ИСХОДНЫЙ ОТРЫВОК:
════════════════════

Первая брачная ночь добавила девушке страданий, поскольку Гетманыч обнаружил, что она не сохранила девственность. Скандала в момент свадьбы не случилось. Всё обошлось руганью, но в отношениях супругов навсегда утвердилось мнение о грешнице жене, которая виновата перед мужем.

Заметки на полях! Выросшие в совершенно разных социальных и культурных условиях, воспитанные, в одном случае, по козацки, а в другом по-княжески, Тимош и Розанда неодинаково смотрели на мир. То, что было значимо для простого козачьего парубка не имело ценности в глазах молдавской принцессы. Она не по своей воле попала в гарем Топ-Капы, туда девушек-заложниц свозили со всех имперских провинций. Их положение во многом было сходно со статусом наложниц. В большинстве случаев это не грозило им интимной жизнью, но при определённых обстоятельствах их могли принудить к ней.

════════════════════

ИСХОДНЫЕ ДАННЫЕ:
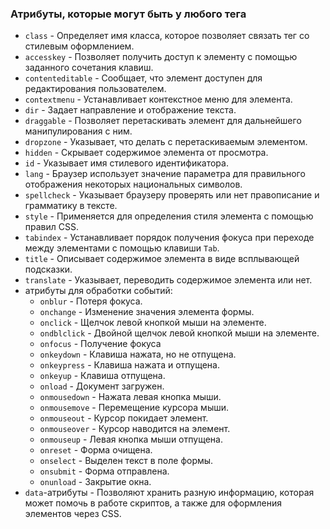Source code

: ﻿### Атрибуты, которые могут быть у любого тега
* `class` - Определяет имя класса, которое позволяет связать тег со стилевым оформлением.
* `accesskey` - Позволяет получить доступ к элементу с помощью заданного сочетания клавиш.
* `contenteditable` - Сообщает, что элемент доступен для редактирования пользователем.
* `contextmenu` - Устанавливает контекстное меню для элемента.
* `dir` - Задает направление и отображение текста.
* `draggable` - Позволяет перетаскивать элемент для дальнейшего манипулирования с ним.
* `dropzone` - Указывает, что делать с перетаскиваемым элементом.
* `hidden` - Скрывает содержимое элемента от просмотра.
* `id` - Указывает имя стилевого идентификатора.
* `lang` - Браузер использует значение параметра для правильного отображения некоторых национальных символов.
* `spellcheck` - Указывает браузеру проверять или нет правописание и грамматику в тексте.
* `style` - Применяется для определения стиля элемента с помощью правил CSS.
* `tabindex` - Устанавливает порядок получения фокуса при переходе между элементами с помощью клавиши `Tab`.
* `title` - Описывает содержимое элемента в виде всплывающей подсказки.
* `translate` - Указывает, переводить содержимое элемента или нет.
* атрибуты для обработки событий:
	* `onblur` - Потеря фокуса.
	* `onchange` - Изменение значения элемента формы.
	* `onclick` - Щелчок левой кнопкой мыши на элементе.
	* `ondblclick` - Двойной щелчок левой кнопкой мыши на элементе.
	* `onfocus` - Получение фокуса
	* `onkeydown` -  Клавиша нажата, но не отпущена.
	* `onkeypress` - Клавиша нажата и отпущена.
	* `onkeyup` - Клавиша отпущена.
	* `onload` - Документ загружен.
	* `onmousedown` - Нажата левая кнопка мыши.
	* `onmousemove` - Перемещение курсора мыши.
	* `onmouseout` - Курсор покидает элемент.
	* `onmouseover` - Курсор наводится на элемент.
	* `onmouseup` - Левая кнопка мыши отпущена.
	* `onreset` - Форма очищена.
	* `onselect` - Выделен текст в поле формы.
	* `onsubmit` - Форма отправлена.
	* `onunload` - Закрытие окна.
* `data`-атрибуты - Позволяют хранить разную информацию, которая может помочь в работе скриптов, а также для оформления элементов через CSS.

════════════════════

СПИСОК ЗАДАНИЙ:
1 > Перепишите слово в слово часть отрывка о Тимоше и Розанде, начиная со слов «Заметки на полях!» и заканчивая словами «принудить к ней.».
2 > Куда, согласно отрывку о Тимоше и Розанде, Розанда попала не по своей воле?
3 > Выпишите все имена собственные из отрывка о Тимоше и Розанде в той форме, в какой они там стоят.
Строки никак не связаны с отрывком.

ОТВЕТЫ ПО ЗАДАНИЯМ:
1 >
Заметки на полях! Выросшие в совершенно разных социальных и культурных условиях, воспитанные, в одном случае, по козацки, а в другом по-княжески, Тимош и Розанда неодинаково смотрели на мир. То, что было значимо для простого козачьего парубка не имело ценности в глазах молдавской принцессы. Она не по своей воле попала в гарем Топ-Капы, туда девушек-заложниц свозили со всех имперских провинций. Их положение во многом было сходно со статусом наложниц. В большинстве случаев это не грозило им интимной жизнью, но при определённых обстоятельствах их могли принудить к ней.

2 > В гарем Топ-Капы.

3 > Гетманыч, Тимош, Розанда, Топ-Капы